Plain-text document sources:
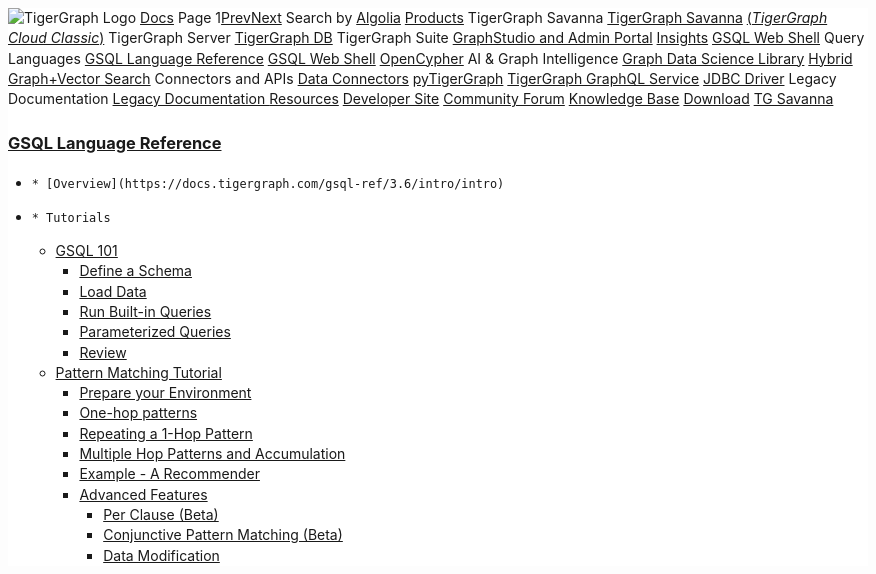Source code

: ![TigerGraph Logo](https://www.tigergraph.com/wp-content/uploads/2020/05/TG_LOGO.svg) [Docs](https://docs.tigergraph.com/home)
Page 1[Prev](https://docs.tigergraph.com/gsql-ref/3.6/querying/query-operations)[Next](https://docs.tigergraph.com/gsql-ref/3.6/querying/query-operations)
Search by [Algolia](https://www.algolia.com/docsearch)
[Products](https://docs.tigergraph.com/gsql-ref/3.6/querying/query-operations)
TigerGraph Savanna
[TigerGraph Savanna](https://docs.tigergraph.com/savanna/main/overview/) [(_TigerGraph Cloud Classic_)](https://docs.tigergraph.com/cloud/main/start/overview)
TigerGraph Server
[TigerGraph DB](https://docs.tigergraph.com/tigergraph-server/4.2/intro/)
TigerGraph Suite
[GraphStudio and Admin Portal](https://docs.tigergraph.com/gui/4.2/intro/) [Insights](https://docs.tigergraph.com/insights/4.2/intro/) [GSQL Web Shell](https://docs.tigergraph.com/tigergraph-server/current/gsql-shell/web)
Query Languages
[GSQL Language Reference](https://docs.tigergraph.com/gsql-ref/4.2/intro/) [GSQL Web Shell](https://docs.tigergraph.com/tigergraph-server/current/gsql-shell/web) [OpenCypher](https://docs.tigergraph.com/gsql-ref/current/opencypher-in-gsql)
AI & Graph Intelligence
[Graph Data Science Library](https://docs.tigergraph.com/graph-ml/3.10/intro/) [Hybrid Graph+Vector Search](https://docs.tigergraph.com/gsql-ref/current/vector/)
Connectors and APIs
[Data Connectors](https://docs.tigergraph.com/tigergraph-server/current/data-loading) [pyTigerGraph](https://docs.tigergraph.com/pytigergraph/1.8/intro/) [TigerGraph GraphQL Service](https://docs.tigergraph.com/graphql/3.9/) [JDBC Driver](https://github.com/tigergraph/ecosys/tree/master/tools/etl/tg-jdbc-driver)
Legacy Documentation
[ Legacy Documentation ](https://docs-legacy.tigergraph.com)
[Resources](https://docs.tigergraph.com/gsql-ref/3.6/querying/query-operations)
[Developer Site](https://dev.tigergraph.com/) [Community Forum](https://community.tigergraph.com/) [Knowledge Base](https://tigergraph.freshdesk.com/support/solutions)
[Download](https://dl.tigergraph.com)
[ TG Savanna](https://savanna.tgcloud.io)
### [GSQL Language Reference](https://docs.tigergraph.com/gsql-ref/3.6/intro/intro)
  *     * [Overview](https://docs.tigergraph.com/gsql-ref/3.6/intro/intro)
  *     * Tutorials
      * [GSQL 101](https://docs.tigergraph.com/gsql-ref/3.6/tutorials/gsql-101/)
        * [Define a Schema](https://docs.tigergraph.com/gsql-ref/3.6/tutorials/gsql-101/define-a-schema)
        * [Load Data](https://docs.tigergraph.com/gsql-ref/3.6/tutorials/gsql-101/load-data-gsql-101)
        * [Run Built-in Queries](https://docs.tigergraph.com/gsql-ref/3.6/tutorials/gsql-101/built-in-select-queries)
        * [Parameterized Queries](https://docs.tigergraph.com/gsql-ref/3.6/tutorials/gsql-101/parameterized-gsql-query)
        * [Review](https://docs.tigergraph.com/gsql-ref/3.6/tutorials/gsql-101/review)
      * [Pattern Matching Tutorial](https://docs.tigergraph.com/gsql-ref/3.6/tutorials/pattern-matching/)
        * [Prepare your Environment](https://docs.tigergraph.com/gsql-ref/3.6/tutorials/pattern-matching/prepare-environment)
        * [One-hop patterns](https://docs.tigergraph.com/gsql-ref/3.6/tutorials/pattern-matching/one-hop-patterns)
        * [Repeating a 1-Hop Pattern](https://docs.tigergraph.com/gsql-ref/3.6/tutorials/pattern-matching/repeating-a-pattern)
        * [Multiple Hop Patterns and Accumulation](https://docs.tigergraph.com/gsql-ref/3.6/tutorials/pattern-matching/multiple-hop-and-accumulation)
        * [Example - A Recommender](https://docs.tigergraph.com/gsql-ref/3.6/tutorials/pattern-matching/example)
        * [Advanced Features](https://docs.tigergraph.com/gsql-ref/3.6/tutorials/pattern-matching/adv/)
          * [Per Clause (Beta)](https://docs.tigergraph.com/gsql-ref/3.6/tutorials/pattern-matching/adv/per-clause)
          * [Conjunctive Pattern Matching (Beta)](https://docs.tigergraph.com/gsql-ref/3.6/tutorials/pattern-matching/adv/conjunctive-pattern-matching)
          * [Data Modification](https://docs.tigergraph.com/gsql-ref/3.6/tutorials/pattern-matching/adv/dml)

TASK GOAL →
Your answer should be one number: how many lines above include the word "Beta".

ANSWER SPACE →
2